Industrial yeasts, including a sake yeast Kyokai no. 7 (K7), are generally unable to sporulate. In K7 (Saccharomyces cerevisiae) cells, IME1 transcription was not induced under sporulation conditions, and K7 cells partially restored sporulation ability when transformed with a multicopy plasmid bearing IME1. However, the mechanisms of sporulation incompetence in industrial yeasts are poorly understood. We demonstrated that the deletion of the G1 cyclin CLN3, a key activator of the cell cycle, allows K7 cells to induce IME1 transcription and sporulate under sporulation conditions. In K7 cells, CLN3 mRNA and protein were not down-regulated despite sporulation conditions. Moreover, using a two-hybrid assay, we found that Ime1-Ume6 interaction was promoted in Cln3-deficient K7 cells. Thus, Cln3 is involved in the mechanism underlying sporulation incompetence by inhibiting IME1 transcription and the Ime1-Ume6 interaction. Based on these findings, we hypothesize that the absence of transmission of nutrient starvation signals to CLN3 leads to sporulation incompetence in K7 cells.

Immunosuppressive drug rapamycin restores sporulation competence in industrial yeasts

Industrial yeasts, including a sake yeast strain Kyokai no. 7 (K7), are generally unable to sporulate.
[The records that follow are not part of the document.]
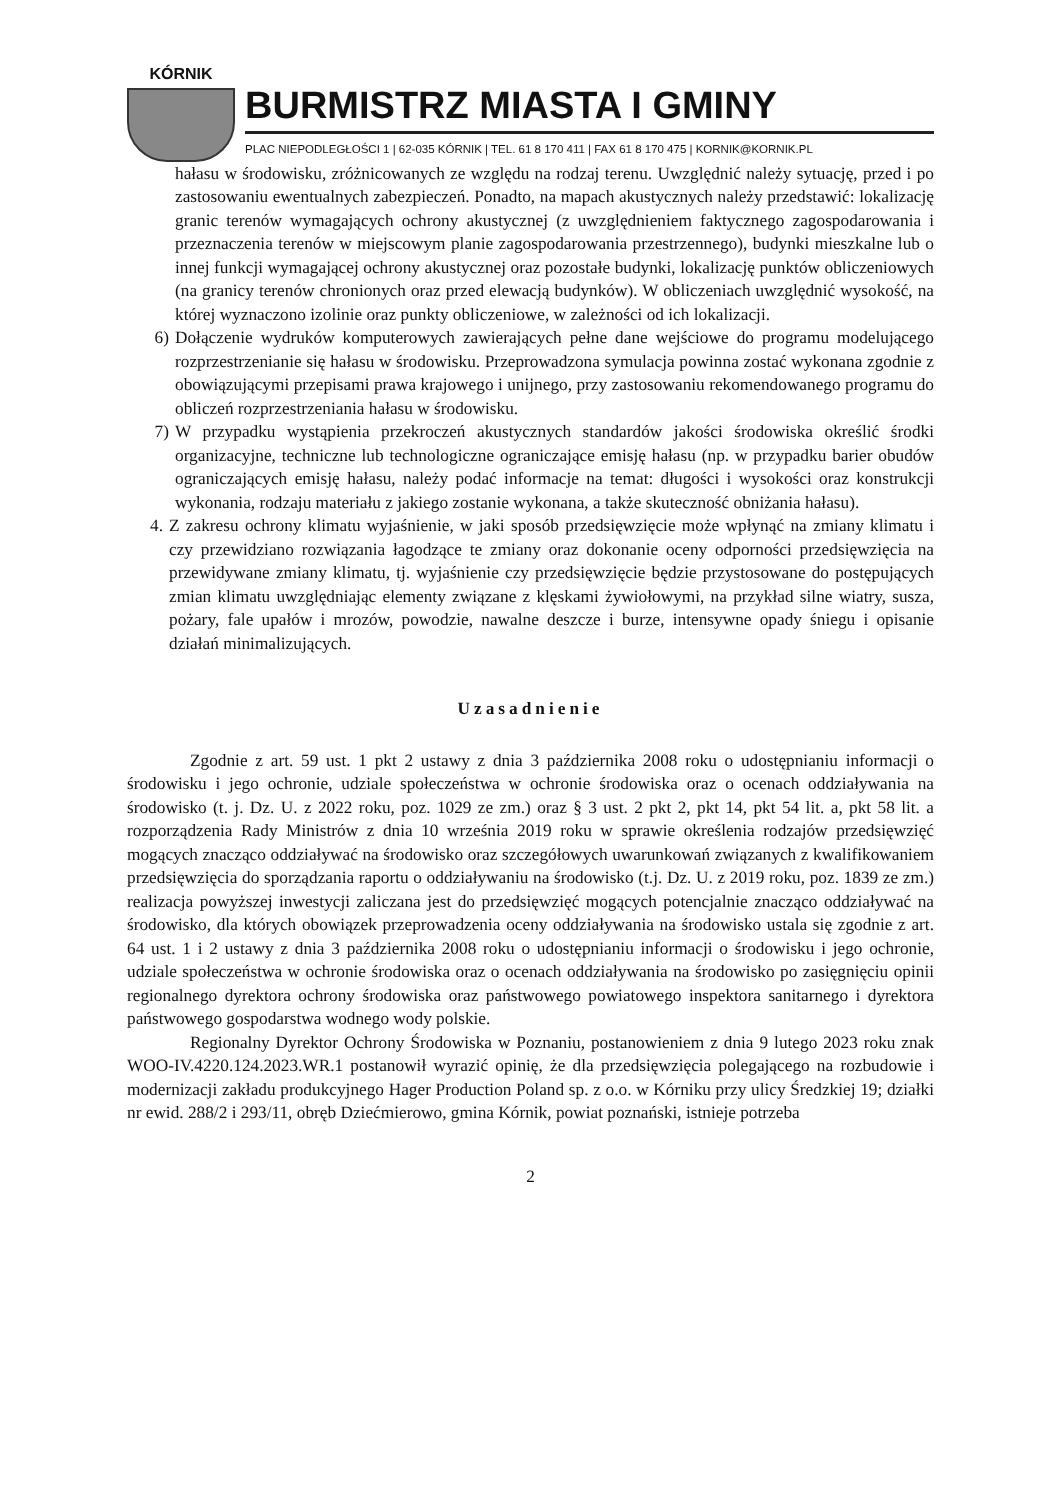KÓRNIK
BURMISTRZ MIASTA I GMINY
PLAC NIEPODLEGŁOŚCI 1 | 62-035 KÓRNIK | TEL. 61 8 170 411 | FAX 61 8 170 475 | KORNIK@KORNIK.PL
hałasu w środowisku, zróżnicowanych ze względu na rodzaj terenu. Uwzględnić należy sytuację, przed i po zastosowaniu ewentualnych zabezpieczeń. Ponadto, na mapach akustycznych należy przedstawić: lokalizację granic terenów wymagających ochrony akustycznej (z uwzględnieniem faktycznego zagospodarowania i przeznaczenia terenów w miejscowym planie zagospodarowania przestrzennego), budynki mieszkalne lub o innej funkcji wymagającej ochrony akustycznej oraz pozostałe budynki, lokalizację punktów obliczeniowych (na granicy terenów chronionych oraz przed elewacją budynków). W obliczeniach uwzględnić wysokość, na której wyznaczono izolinie oraz punkty obliczeniowe, w zależności od ich lokalizacji.
6) Dołączenie wydruków komputerowych zawierających pełne dane wejściowe do programu modelującego rozprzestrzenianie się hałasu w środowisku. Przeprowadzona symulacja powinna zostać wykonana zgodnie z obowiązującymi przepisami prawa krajowego i unijnego, przy zastosowaniu rekomendowanego programu do obliczeń rozprzestrzeniania hałasu w środowisku.
7) W przypadku wystąpienia przekroczeń akustycznych standardów jakości środowiska określić środki organizacyjne, techniczne lub technologiczne ograniczające emisję hałasu (np. w przypadku barier obudów ograniczających emisję hałasu, należy podać informacje na temat: długości i wysokości oraz konstrukcji wykonania, rodzaju materiału z jakiego zostanie wykonana, a także skuteczność obniżania hałasu).
4. Z zakresu ochrony klimatu wyjaśnienie, w jaki sposób przedsięwzięcie może wpłynąć na zmiany klimatu i czy przewidziano rozwiązania łagodzące te zmiany oraz dokonanie oceny odporności przedsięwzięcia na przewidywane zmiany klimatu, tj. wyjaśnienie czy przedsięwzięcie będzie przystosowane do postępujących zmian klimatu uwzględniając elementy związane z klęskami żywiołowymi, na przykład silne wiatry, susza, pożary, fale upałów i mrozów, powodzie, nawalne deszcze i burze, intensywne opady śniegu i opisanie działań minimalizujących.
Uzasadnienie
Zgodnie z art. 59 ust. 1 pkt 2 ustawy z dnia 3 października 2008 roku o udostępnianiu informacji o środowisku i jego ochronie, udziale społeczeństwa w ochronie środowiska oraz o ocenach oddziaływania na środowisko (t. j. Dz. U. z 2022 roku, poz. 1029 ze zm.) oraz § 3 ust. 2 pkt 2, pkt 14, pkt 54 lit. a, pkt 58 lit. a rozporządzenia Rady Ministrów z dnia 10 września 2019 roku w sprawie określenia rodzajów przedsięwzięć mogących znacząco oddziaływać na środowisko oraz szczegółowych uwarunkowań związanych z kwalifikowaniem przedsięwzięcia do sporządzania raportu o oddziaływaniu na środowisko (t.j. Dz. U. z 2019 roku, poz. 1839 ze zm.) realizacja powyższej inwestycji zaliczana jest do przedsięwzięć mogących potencjalnie znacząco oddziaływać na środowisko, dla których obowiązek przeprowadzenia oceny oddziaływania na środowisko ustala się zgodnie z art. 64 ust. 1 i 2 ustawy z dnia 3 października 2008 roku o udostępnianiu informacji o środowisku i jego ochronie, udziale społeczeństwa w ochronie środowiska oraz o ocenach oddziaływania na środowisko po zasięgnięciu opinii regionalnego dyrektora ochrony środowiska oraz państwowego powiatowego inspektora sanitarnego i dyrektora państwowego gospodarstwa wodnego wody polskie.
Regionalny Dyrektor Ochrony Środowiska w Poznaniu, postanowieniem z dnia 9 lutego 2023 roku znak WOO-IV.4220.124.2023.WR.1 postanowił wyrazić opinię, że dla przedsięwzięcia polegającego na rozbudowie i modernizacji zakładu produkcyjnego Hager Production Poland sp. z o.o. w Kórniku przy ulicy Średzkiej 19; działki nr ewid. 288/2 i 293/11, obręb Dziećmierowo, gmina Kórnik, powiat poznański, istnieje potrzeba
2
Previously, we have reported that in K7 (Saccharomyces cerevisiae) cells, deletion of the G1 cyclin gene CLN3, a key activator of the cell cycle, allows the cells to induce IME1 transcription and sporulate under sporulation conditions. Here we show that treatment with the immunosuppressive drug rapamycin also restores sporulation competence in K7 cells. Moreover, sporulation was observed after rapamycin treatment in other industrial yeasts, namely bottom fermenting yeast strains and a wine yeast strain, which are not able to sporulate under normal sporulation conditions. These findings suggest that activation of TORC1 under sporulation conditions leads to sporulation incompetence in these yeasts. Thus, rapamycin treatment will be useful to restore sporulation competence in industrial yeasts.

TORC1 activity is partially reduced under nitrogen starvation conditions in sake yeast Kyokai no. 7, Saccharomyces cerevisiae

Industrial yeasts are generally unable to sporulate but treatment with the immunosuppressive drug rapamycin restores this ability in a sake yeast strain Kyokai no. 7 (K7), Saccharomyces cerevisiae. This finding suggests that TORC1 is active under sporulation conditions. Here, using a reporter gene assay, Northern and Western blots, we tried to gain insight into how TORC1 function under nitrogen starvation conditions in K7 cells. Similarly to a laboratory strain, RPS26A transcription was repressed and Npr1 was dephosphorylated in K7 cells, indicative of the expected loss of TORC1 function under nitrogen starvation. The expression of nitrogen catabolite repression-sensitive genes, however, was not induced, the level of Cln3 remained constant, and autophagy was more slowly induced than in a laboratory strain, all suggestive of active TORC1. We conclude that TORC1 activity is partially reduced under nitrogen starvation conditions in K7 cells.